┌─ Records

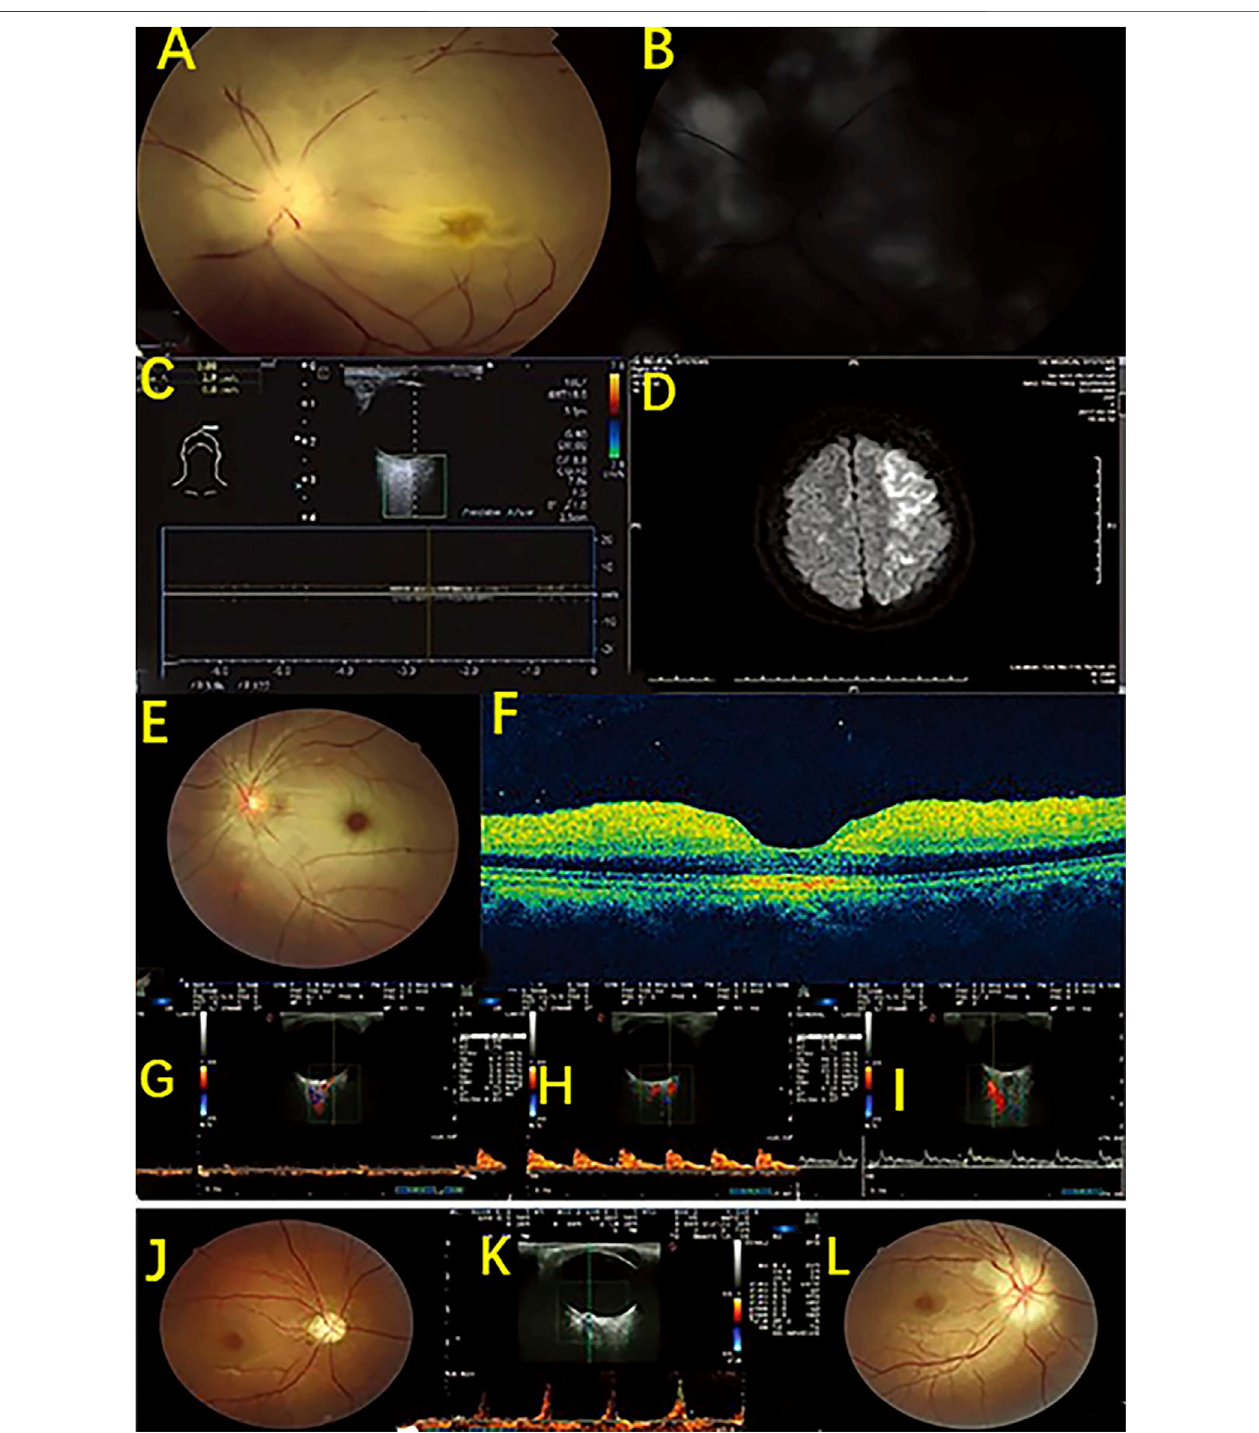
FIGURE 8 | HFUS detection of retroocular artery occlusions resulting from cosmetic facial fi ller injections. Case 1. An ophthalmic artery occlusion caused by a cosmetic autologous fat injection. (A) Fundus photograph displaying diffuse retina edema and segmented retinal arteries; (B) Fundus fl uorescein angiography showing severedamagetochoroidalandretinal fi lling; (C) CDFIdisplayingnoretrobulbarblood fl owsignal; (D) Diffusionweightedimageshowingalargeareaofacuteinfarctionin the left posterior temporal lobe and occipital lobe. Case 2. A case of central retinal artery occlusion caused by a cosmetic autologous fat injection. (E) Fundus photograph image showing retinal whitening with a cherry red spot. (F) Optical coherence tomography image indicating inner retinal edema. (G – I) CDFI shows no retrobulbarblood fl owsignalinthecentralretinalartery,aslightreductionintheposteriorciliaryarteries,andanormalblood fl owsignalintheophthalmicartery.Case3.A case of anterior ischemic optic neuropathy after a hyaluronic acid injection. A fundus showing optic disc edema at baseline (J) and pale optic disc at follow-up (L) ; (K) CDFI showing a decreased end diastolic velocity and an increased resistance index and pulsatility index of the central retinal artery and a high peak velocity of arterial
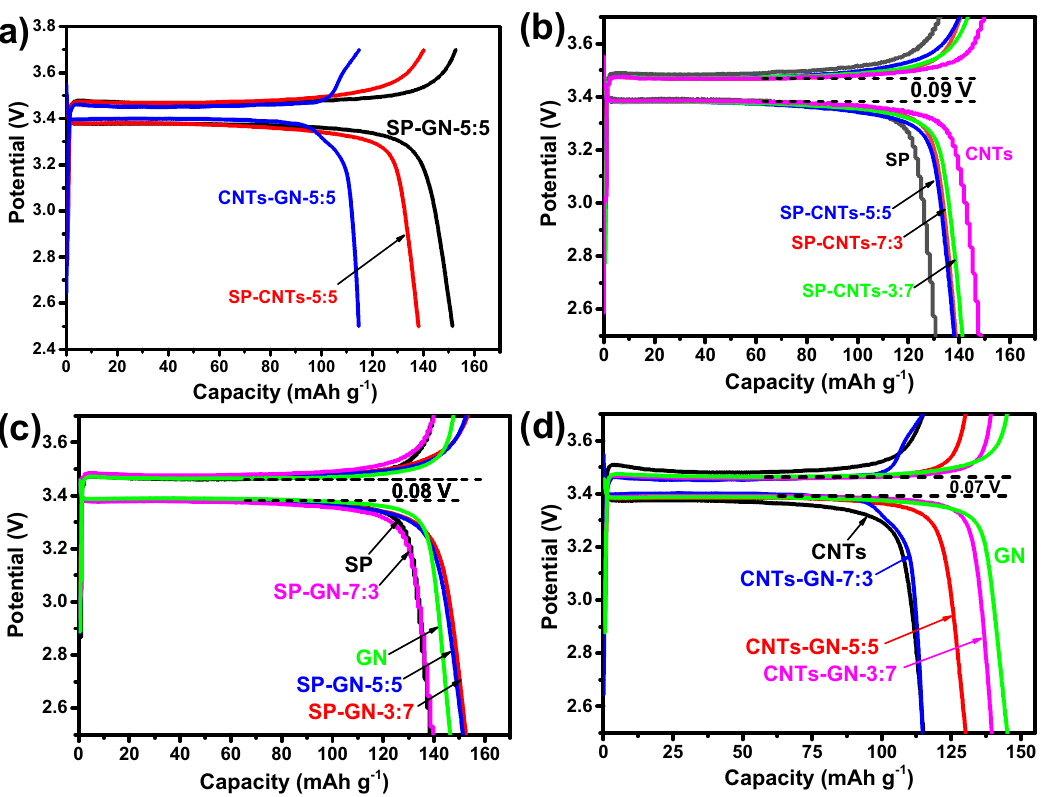
Figure 6: Typical galvanostatic charge/discharge pro fi les of the LiFePO 4 electrodes with ( a – d ) various binary conductive agents in di ff erent ratios at 1 C between 2.5 and 3.7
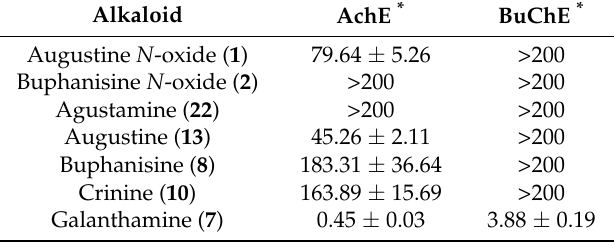
Table 3. Results of AChE and BuChE inhibitory activities of the alkaloids isolated from C. amabile .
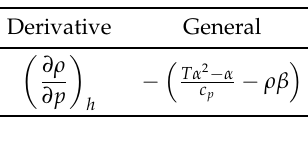
Table A4. Constant Enthalpy.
Question: From the figure, is the trend upward or downward?
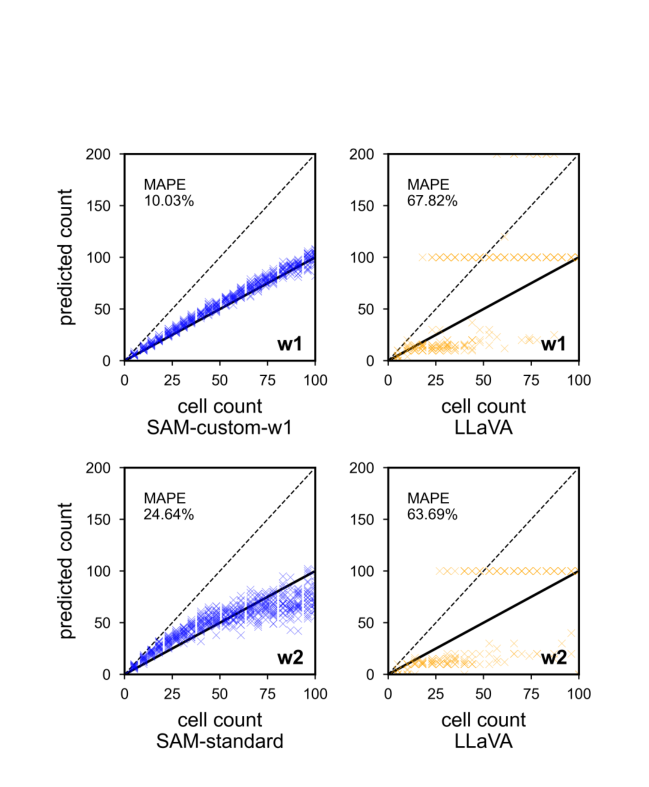
Answer: increasing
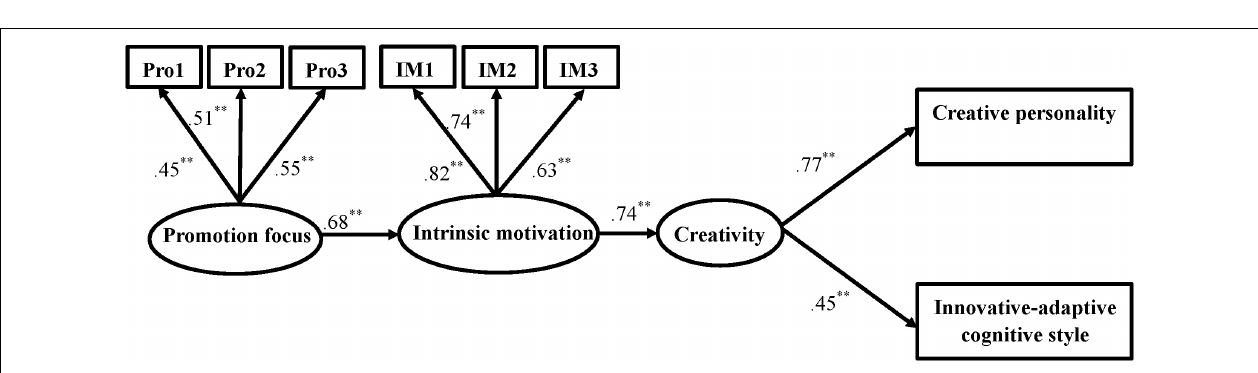
FIGURE 2 | The hypothesized model of regulatory focus, motivation, and creativity with path coefficients. * *p < 0.01; (cid:57)(cid:57)(cid:75) : indicates path that was hypothesized but not significant.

└─

### About this exercise
Every line between the one containing "Figure 6: Typical" and the end of the listing, both included, needs to be retyped exactly, minus the pictures.

### Output for this exercise
Figure 6: Typical galvanostatic charge/discharge pro fi les of the LiFePO 4 electrodes with ( a – d ) various binary conductive agents in di ff erent ratios at 1 C between 2.5 and 3.7
Table 3. Results of AChE and BuChE inhibitory activities of the alkaloids isolated from C. amabile .
Table A4. Constant Enthalpy.
Question: From the figure, is the trend upward or downward?
Answer: increasing
FIGURE 2 | The hypothesized model of regulatory focus, motivation, and creativity with path coefficients. * *p < 0.01; (cid:57)(cid:57)(cid:75) : indicates path that was hypothesized but not significant.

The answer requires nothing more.